One of the supposed benefits of AI image generators is that they can create anything. We can let our imagination run wild creating images of the most surreal scenes we could think of. Only they can't. Generative AI is limited by its training data, and image generators are still sometimes unable to create surprisingly simple requests.
Mia Sato, a writer at The Verge, has reported that she tried to get Meta's AI image generator to create an image of an Asian man with a white woman. And she came up against a consistent case of 'AI says no'. Despite using text prompts, including phrases such as 'white woman' and 'Caucasian woman', the text-to-image tool would only produce images of an Asian couple.
Diversity in AI image generators has been an issue since the beginning. Early models appeared to be skewed towards generating human characters with certain skin tones and body shapes, probably due to a disproportional number of professional models and celebrities in their training data. Google was widely ridiculed for its attempts to fix that – it's efforts to be inclusive led Gemini to generate images of ethnically diverse Nazis.

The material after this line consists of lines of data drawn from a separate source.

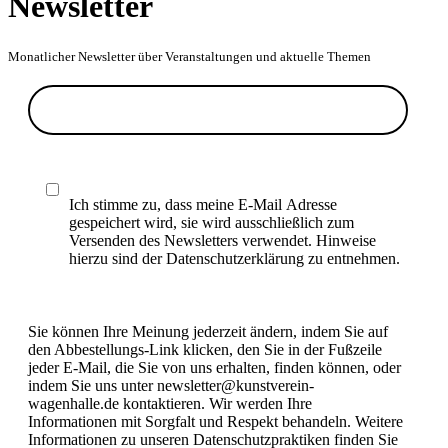
Newsletter
Monatlicher Newsletter über Veranstaltungen und aktuelle Themen
Ich stimme zu, dass meine E-Mail Adresse
gespeichert wird, sie wird ausschließlich zum
Versenden des Newsletters verwendet. Hinweise
hierzu sind der Datenschutzerklärung zu entnehmen.
Sie können Ihre Meinung jederzeit ändern, indem Sie auf
den Abbestellungs-Link klicken, den Sie in der Fußzeile
jeder E-Mail, die Sie von uns erhalten, finden können, oder
indem Sie uns unter newsletter@kunstverein-
wagenhalle.de kontaktieren. Wir werden Ihre
Informationen mit Sorgfalt und Respekt behandeln. Weitere
Informationen zu unseren Datenschutzpraktiken finden Sie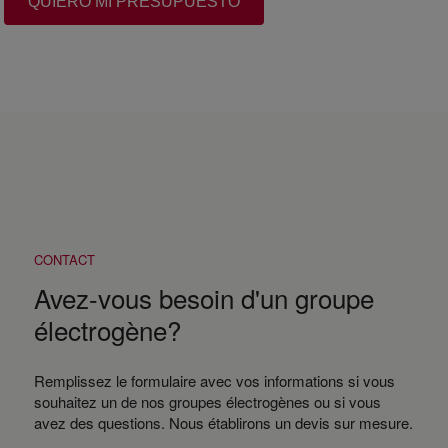
QUIERO MI PRESUPUESTO
CONTACT
Avez-vous besoin d'un groupe
électrogène?
Remplissez le formulaire avec vos informations si vous
souhaitez un de nos groupes électrogènes ou si vous
avez des questions. Nous établirons un devis sur mesure.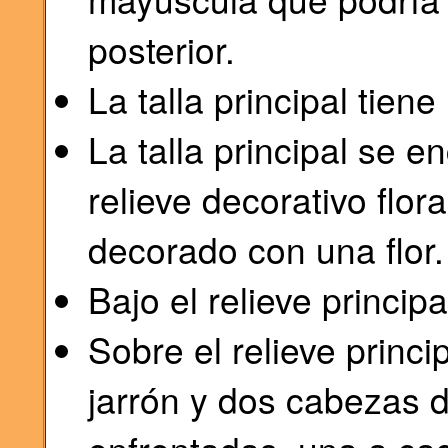
posterior.
La talla principal tien
La talla principal se e
relieve decorativo flora
decorado con una flor.
Bajo el relieve principa
Sobre el relieve princi
jarrón y dos cabezas d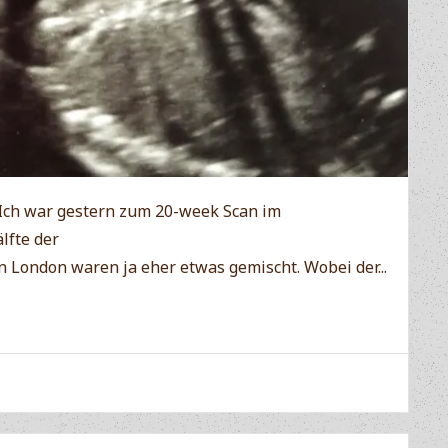
Ich war gestern zum 20-week Scan im
lfte der
London waren ja eher etwas gemischt. Wobei der...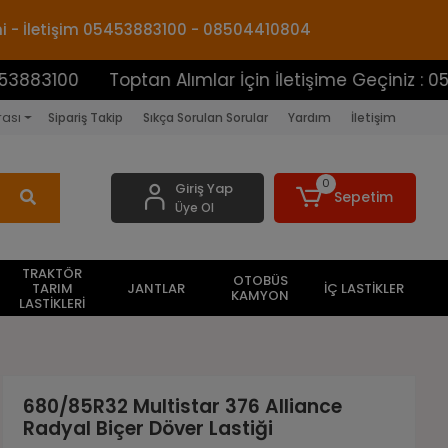
mi - İletişim 05453883100 - 08504410804
Toptan Alımlar İçin İletişime Geçiniz : 054538831
rası
Sipariş Takip
Sıkça Sorulan Sorular
Yardım
İletişim
0
Giriş Yap
Sepetim
Üye Ol
TRAKTÖR
OTOBÜS
TARIM
JANTLAR
İÇ LASTİKLER
KAMYON
LASTİKLERİ
680/85R32 Multistar 376 Alliance
Radyal Biçer Döver Lastiği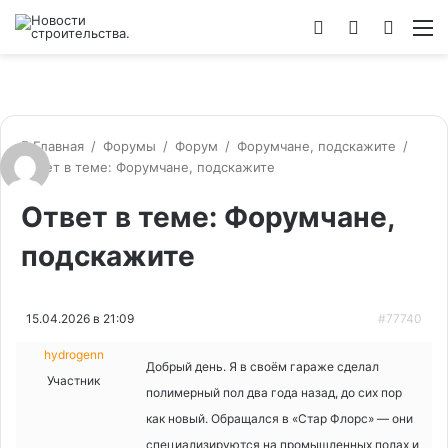
Войти
Switch
Искат
М
skin
Главная
/
Форумы
/
Форум
/
Форумчане, подскажите
/
Ответ в теме: Форумчане, подскажите
Ответ в теме: Форумчане,
подскажите
15.04.2026 в 21:09
#77740
hydrogenn
Добрый день. Я в своём гараже сделал
Участник
полимерный пол два года назад, до сих пор
как новый. Обращался в «Стар Флорс» — они
специализируются на промышленных полах и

But Sato's experiment perhaps shows that Google's intentions were at least in the right place. She wrote on The Verge, that she tried numerous times with different text prompts to generate an image of an Asian man with a white woman, and the generator seemed incapable of producing the desired result. She tried both with texts describing a romantic couple and platonic friends, but the results were the same.
She also noted that the generator tended towards stereotypes, including traditional dress, or hybrids of traditional dress, without being asked for it. The only time the image did manage to produce a result on the right lines, was when she switched things round to ask for an “Asian woman with Caucasian husband”, and it generated an image with a notable age gap between the older man and much younger Asian woman.
"The image generator not being able to conceive of Asian people standing next to white people is egregious," Sato wrote. "But there are also more subtle indications of bias in what the system returns automatically. For example, I noticed Meta’s tool consistently represented “Asian women” as being East Asian-looking with light complexions, even though India is the most populous country in the world. It added culturally specific attire even when unprompted. It generated several older Asian men, but the Asian women were always young."
Sato's experience shows that while AI image generators continue to improve the quality of results, and to add new features, like DALL-E' 3 s new editing in ChatGPT, they still display significant bias. And that's worrying as AI imagery becomes more prevalent online, potentially serving to reinforce biases even more. Some have suggested that Meta's model takes a front-first approach to prompts, so the first keyword will often outweigh later ones, but even that highlights the often unreliable nature of the tools' quirks and the amount of supervision they require.